Travail demandé:
• 1. Recopiez le passage du récit de voyage au Siam compris entre "On ne peut refuser" et "d’après M. Mouhot.", ces deux bornes incluses.
• 2. Rédigez la suite du récit de voyage au Siam, à partir de l'endroit où il s'arrête.

Texte fourni:
┌──
Quant à la ville, ce que j’en ai vu était d’une saleté repoussante. À huit ou dix kilomètres plus haut, nous passâmes devant une autre ville fortifiée nommée Paklat, et peuplée d’environ sept mille habitants, presque tous originaires du Pégou. Deux citadelles resserrent ici le fleuve, et de l’une à l’autre ou peut tendre une sorte de chaîne formée de câbles en fil de fer et de poutres armées d’éperons. Cet obstacle, formidable peut-être pour une jonque chinoise ou annamîte, ne soutiendrait pas un seul instant le choc d’une de nos chaloupes canonnières cuirassées ; et la vue de cet impuissant engin de guerre m’intéressa bien moins que celle d’un hameau voisin, où l’industrie locale a établi une raffinerie de sucre.

On ne peut refuser au « Ménam » le beau nom qu’il porte (Mère des eaux), car sa largeur, aussi bien que sa profondeur, permettent aux navires du plus fort tonnage d’effleurer ses rives sans danger ; les vergues s’accrochent aux branches, les oiseaux folâtrent en chantant au-dessus de votre tête, et les insectes, en quantité prodigieuse, bourdonnent nuit et jour sur le pont ; le paysage est, en outre, des plus pittoresques et des plus beaux. De distance en distance des maisons s’élèvent sur les deux rives, et dans le lointain on aperçoit de nombreux villages. Nous rencontrons un grand nombre de canots, et c’est avec une dextérité incroyables qu’hommes, femmes ou enfants dirigent ces légères embarcations.

Vue de Paknam. — Dessin de Sabatier d’après M. Mouhot.

Déjà lors de ma visite au gouverneur de Paknam, j’avais pu remarquer l’étroite familiarité qui existe en ce pays entre l’enfance et l’humide élément. J’ai vu les enfants de ce fonctionnaire, de vrais marmots, se jeter dans la rivière, nager et plonger comme des poissons. C’était un spectacle curieux et ravissant, surtout par le contraste qu’offrent les enfants avec les adultes. Ici comme dans toute la plaine de Siam que j’ai parcourue depuis, j’ai partout rencontré des enfants charmants que je me sentais porté à aimer et à caresser, tandis qu’arrivés à un certain âge, ils s’enlaidissent par l’usage du bétel qui noircit leurs dents et grossit leurs lèvres.
└──
(Entrées de données)
┌──
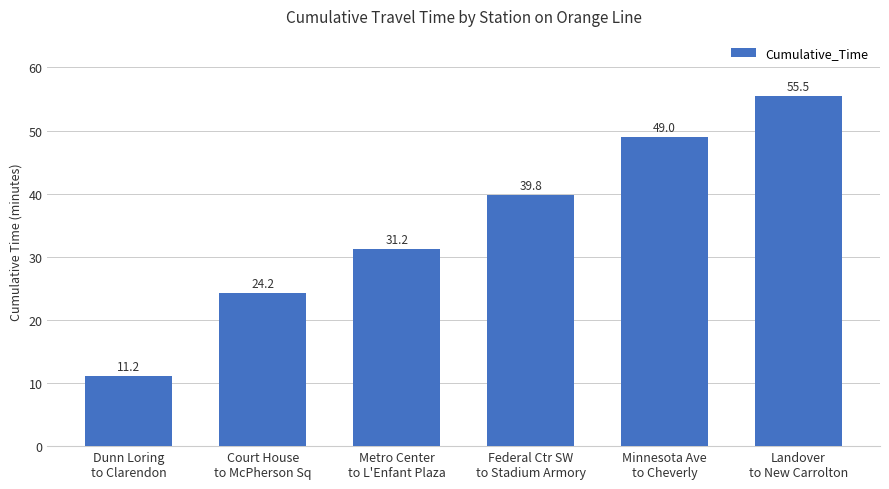

Does the chart contain stacked bars?

No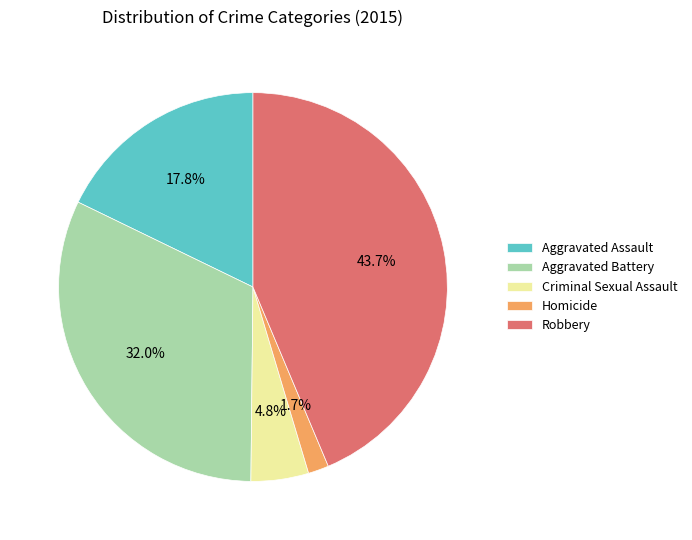

To the nearest percent, what portion does Robbery represent?

44%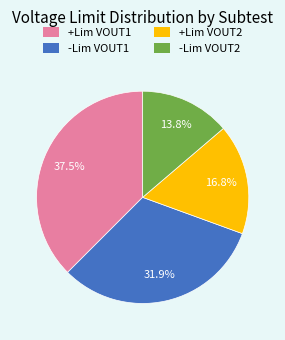

The -Lim VOUT2 slice represents 14% of the pie. True or false?

True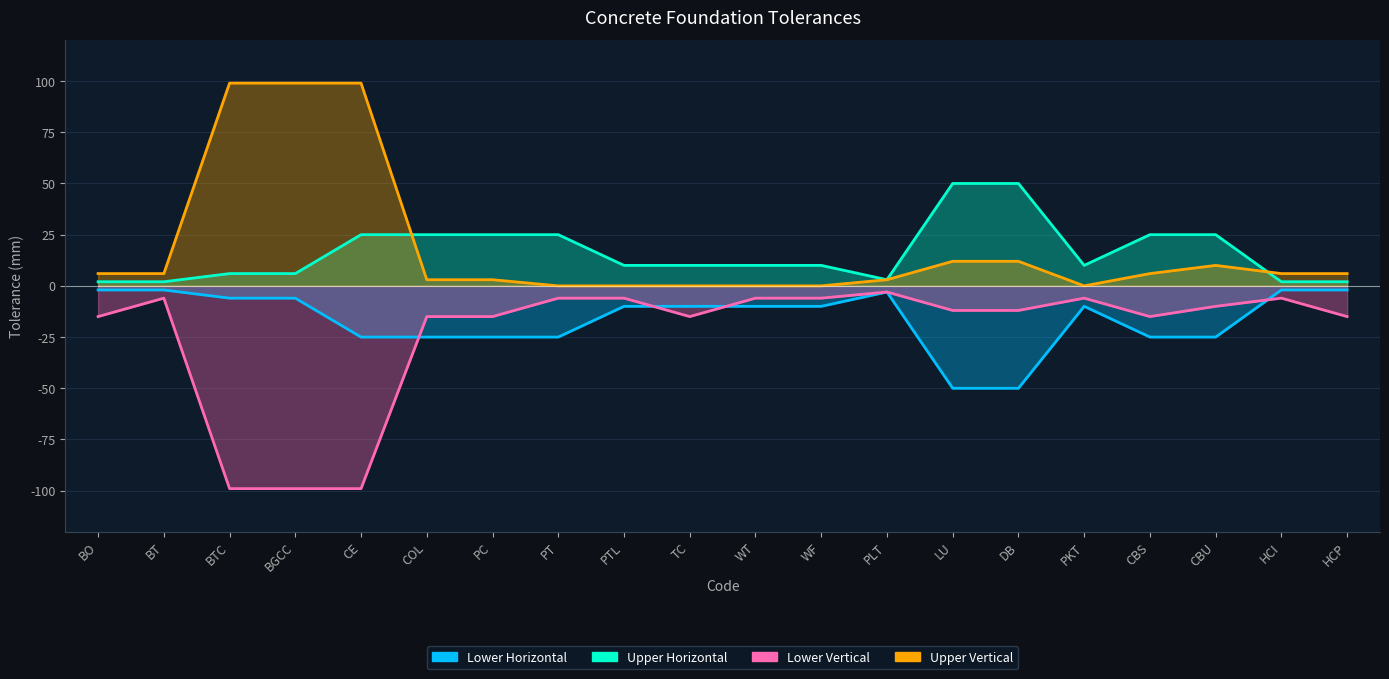

What is the label of the 4th point from the left?

BGCC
└──
Réponses par consigne:
• 1.
On ne peut refuser au « Ménam » le beau nom qu’il porte (Mère des eaux), car sa largeur, aussi bien que sa profondeur, permettent aux navires du plus fort tonnage d’effleurer ses rives sans danger ; les vergues s’accrochent aux branches, les oiseaux folâtrent en chantant au-dessus de votre tête, et les insectes, en quantité prodigieuse, bourdonnent nuit et jour sur le pont ; le paysage est, en outre, des plus pittoresques et des plus beaux. De distance en distance des maisons s’élèvent sur les deux rives, et dans le lointain on aperçoit de nombreux villages. Nous rencontrons un grand nombre de canots, et c’est avec une dextérité incroyables qu’hommes, femmes ou enfants dirigent ces légères embarcations.

Vue de Paknam. — Dessin de Sabatier d’après M. Mouhot.

• 2.
La situation même du pays tend un peu à rendre amphibies ses habitants. Toute la partie centrale du bassin de Ménam n’est qu’une plaine alluviale, coupée de canaux, et noyée annuellement pendant plusieurs mois ; nous étions déjà arrivés au centre de la cité populeuse que je me croyais encore à la campagne ; il me fallut la vue de plusieurs constructions européennes et celle des bateaux à vapeur qui sillonnent cette majestueuse rivière, dont les bords sont garnis de maisons et boutiques flottantes, pour me rappeler à la réalité locale.

Nous jetâmes l’ancre en face de la cathédrale de la Mission française et du modeste palais de Mgr  Pallegoix, ce digne archevêque qui, pendant près de trente ans, sans autre assistance que celle de quelques missionnaires dévoués comme lui, a su faire respecter dans ces régions lointaines le signe révéré du chrétien et le nom de la France.

La vue de la croix surtout, dans ces pays éloignés, fait le même bien au cœur que la rencontre d’un ami de vieille date. À sa vue, on se sent soulagé, on sait qu’on n’est plus seul. Le dévouement, l’abnégation de ces pauvres et bons missionnaires, providence des voyageurs, modestes pionniers de la science et de la foi, sont dignes d’admiration, et ce serait de l’ingratitude que de ne pas leur rendre l’hommage qui leur est dû.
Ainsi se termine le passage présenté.